— TEXT SEGMENT —
*** Block opens ***
I now understood the saying: "With great power comes great responsibility".

At this point, whatever I decided became the future of the online brand if the CEO approved. It may sound great, but the level of pressure was unreal.?


Website Migration: a High-Stakes Game

We were ready to go live. The launch was supposed to start on a Friday night. We were all prepared to work day and night for an entire weekend. We had identified that we had less traffic at specific dates and times. The website migration would have to happen then.

I had configured everything perfectly. Each URL of the new programmatically generated pages would be automatically rewritten. The executive team uploaded a public version of their database without confidential data, and I was allowed to inject some portions into the new website. It was empty, apart from a few permanent pages but in a few hours everything would be different!


Automating SEO with Programmatic Strategies

The proprietary CMS and the new public SQL database were now interacting with each other precisely as I had planned. I had "coded" things so each new programmatically generated page would execute PHP code to query specific sections of the SQL database that would be injected into the HTML code.

The meta titles, meta descriptions, the body text, the images, everything was automatically called and formatted. Sounds simple today with great Content Management Systems such as WordPress or Drupal, but this was a proprietary CMS and an enormous database that was not designed for this...

In a few minutes, we generated an incredible amount of ultra-high-quality content! I knew it would be a great success but I was not prepared for what we would see in the coming months.


SEO as a Zero-Sum Game: a Competitive Online Landscape

SEO is a zero-sum game: when you rank first, a competitor must lose their position. We now ranked 1, 2 and 3 for generic keywords of this industry.

For long-tail keywords, we were organically ranked in positions 1, 2, 3, 4 and 5.?Yes, one website, our new optimized website, owned 50% of the first page.
*** Block closes ***
[Records taken from a dataset]
*** Block opens ***
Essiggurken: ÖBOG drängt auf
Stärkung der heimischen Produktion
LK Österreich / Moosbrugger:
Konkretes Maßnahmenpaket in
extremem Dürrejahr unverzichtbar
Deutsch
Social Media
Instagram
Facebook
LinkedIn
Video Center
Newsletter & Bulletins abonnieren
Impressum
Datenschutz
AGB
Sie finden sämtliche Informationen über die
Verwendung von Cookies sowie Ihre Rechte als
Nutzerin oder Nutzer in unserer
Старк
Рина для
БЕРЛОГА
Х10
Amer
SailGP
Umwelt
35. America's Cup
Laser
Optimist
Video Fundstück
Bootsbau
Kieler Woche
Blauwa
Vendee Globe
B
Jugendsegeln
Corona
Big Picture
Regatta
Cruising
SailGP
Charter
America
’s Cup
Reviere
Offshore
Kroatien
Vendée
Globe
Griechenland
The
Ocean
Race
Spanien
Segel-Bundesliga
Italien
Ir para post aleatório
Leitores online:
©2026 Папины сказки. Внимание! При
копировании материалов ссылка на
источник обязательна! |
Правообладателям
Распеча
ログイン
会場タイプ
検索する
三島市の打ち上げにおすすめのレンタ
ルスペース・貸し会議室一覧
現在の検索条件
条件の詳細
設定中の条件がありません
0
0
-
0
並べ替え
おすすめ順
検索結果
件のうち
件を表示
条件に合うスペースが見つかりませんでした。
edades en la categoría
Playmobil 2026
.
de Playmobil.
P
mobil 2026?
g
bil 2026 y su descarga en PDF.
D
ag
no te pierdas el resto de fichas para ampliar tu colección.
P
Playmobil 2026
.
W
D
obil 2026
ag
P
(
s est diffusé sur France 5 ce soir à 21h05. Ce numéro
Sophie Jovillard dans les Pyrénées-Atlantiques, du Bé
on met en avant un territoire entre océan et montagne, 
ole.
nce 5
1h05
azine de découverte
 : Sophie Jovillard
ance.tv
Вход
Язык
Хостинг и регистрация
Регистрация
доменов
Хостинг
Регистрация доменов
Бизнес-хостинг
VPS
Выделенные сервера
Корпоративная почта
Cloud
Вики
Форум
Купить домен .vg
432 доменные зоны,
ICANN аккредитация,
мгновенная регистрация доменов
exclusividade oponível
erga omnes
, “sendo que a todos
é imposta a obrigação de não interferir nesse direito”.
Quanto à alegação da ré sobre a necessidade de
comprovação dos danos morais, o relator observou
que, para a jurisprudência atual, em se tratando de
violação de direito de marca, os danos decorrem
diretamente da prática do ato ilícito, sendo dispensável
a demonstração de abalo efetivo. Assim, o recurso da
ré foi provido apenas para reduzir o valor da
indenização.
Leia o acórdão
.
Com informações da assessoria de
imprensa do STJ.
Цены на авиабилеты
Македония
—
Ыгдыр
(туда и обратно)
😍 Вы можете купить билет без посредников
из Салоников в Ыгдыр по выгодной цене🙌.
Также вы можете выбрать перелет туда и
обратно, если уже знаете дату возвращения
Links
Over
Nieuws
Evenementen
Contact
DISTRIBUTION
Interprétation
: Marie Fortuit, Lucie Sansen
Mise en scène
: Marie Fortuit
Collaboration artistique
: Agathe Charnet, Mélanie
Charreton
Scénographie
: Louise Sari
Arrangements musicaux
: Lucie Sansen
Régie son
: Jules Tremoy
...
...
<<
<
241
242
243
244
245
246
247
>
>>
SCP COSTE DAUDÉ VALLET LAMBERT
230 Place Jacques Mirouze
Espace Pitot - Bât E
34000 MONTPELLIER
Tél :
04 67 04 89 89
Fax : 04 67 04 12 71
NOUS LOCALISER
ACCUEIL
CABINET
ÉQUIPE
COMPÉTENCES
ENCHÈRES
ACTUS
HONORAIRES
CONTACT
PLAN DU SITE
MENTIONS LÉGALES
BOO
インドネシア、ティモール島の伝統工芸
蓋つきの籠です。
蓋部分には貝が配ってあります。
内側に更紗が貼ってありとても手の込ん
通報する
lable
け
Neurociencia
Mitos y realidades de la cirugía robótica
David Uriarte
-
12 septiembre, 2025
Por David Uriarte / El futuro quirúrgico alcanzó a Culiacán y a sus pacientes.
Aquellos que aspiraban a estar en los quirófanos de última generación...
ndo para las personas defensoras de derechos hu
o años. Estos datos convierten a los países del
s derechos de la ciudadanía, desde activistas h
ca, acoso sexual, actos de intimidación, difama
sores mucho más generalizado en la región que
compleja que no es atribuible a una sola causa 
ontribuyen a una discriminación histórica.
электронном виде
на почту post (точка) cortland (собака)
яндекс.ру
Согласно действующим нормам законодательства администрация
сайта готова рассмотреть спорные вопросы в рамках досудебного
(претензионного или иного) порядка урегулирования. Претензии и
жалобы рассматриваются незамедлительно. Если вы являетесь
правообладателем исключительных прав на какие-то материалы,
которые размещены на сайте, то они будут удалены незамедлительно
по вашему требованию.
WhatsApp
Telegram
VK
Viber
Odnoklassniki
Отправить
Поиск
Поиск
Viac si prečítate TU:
*** Block closes ***
— TO DO —
1. Update the website migration account, starting at "The proprietary CMS" and ending at "designed for this...", so that "PHP" is replaced with "Python".
2. Carry the website migration account forward from its last sentence.

— TASK RESULTS —
1.
The proprietary CMS and the new public SQL database were now interacting with each other precisely as I had planned. I had "coded" things so each new programmatically generated page would execute Python code to query specific sections of the SQL database that would be injected into the HTML code.

The meta titles, meta descriptions, the body text, the images, everything was automatically called and formatted. Sounds simple today with great Content Management Systems such as WordPress or Drupal, but this was a proprietary CMS and an enormous database that was not designed for this...

2.
There was no infinite scrolling at the time, only 10 SERPs on the first page. And we controlled the top 5 organic results. The competition was destroyed.?

That is the power of programmatic SEO associated to a great technical SEO strategy. The backlinks came from everywhere without asking anyone!

The CEO didn't deeply understand what I had done with his SEO strategy. He just enjoyed the financial results and told many of his CEO friends. After this success, unsolicited SEO contracts reached unprecedented levels.


SEO vs Paid Ads: How Organic Search Came out on Top

The CEO told me their targeted advertising budget had never been this low. He didn't want the ad budget cannibalizing the organic search results. After this great success, their SEO budgets kept increasing every year.

Completely discarding Search Engine Advertising might not have been the best idea because it could make sense at specific times of the year or for short-term campaigns but my influence had limits (and I was in favor of SEO)!

I reviewed and adjusted the programmatic SEO strategy based on performance data and KPIs for years. The already amazing content became even better every year. The website became faster, leaner.

After almost 10 years of successful B2B relationship, I told the CEO I was going to start a new venture and that I did not have enough quality time to stay as a consultant. He said he understood and asked me to never work for the competition. I asked him: "OK, but for how long?". He replied: "Forever".

We stared at each other for a long time, in silence.

I said: "I give you my word" and left.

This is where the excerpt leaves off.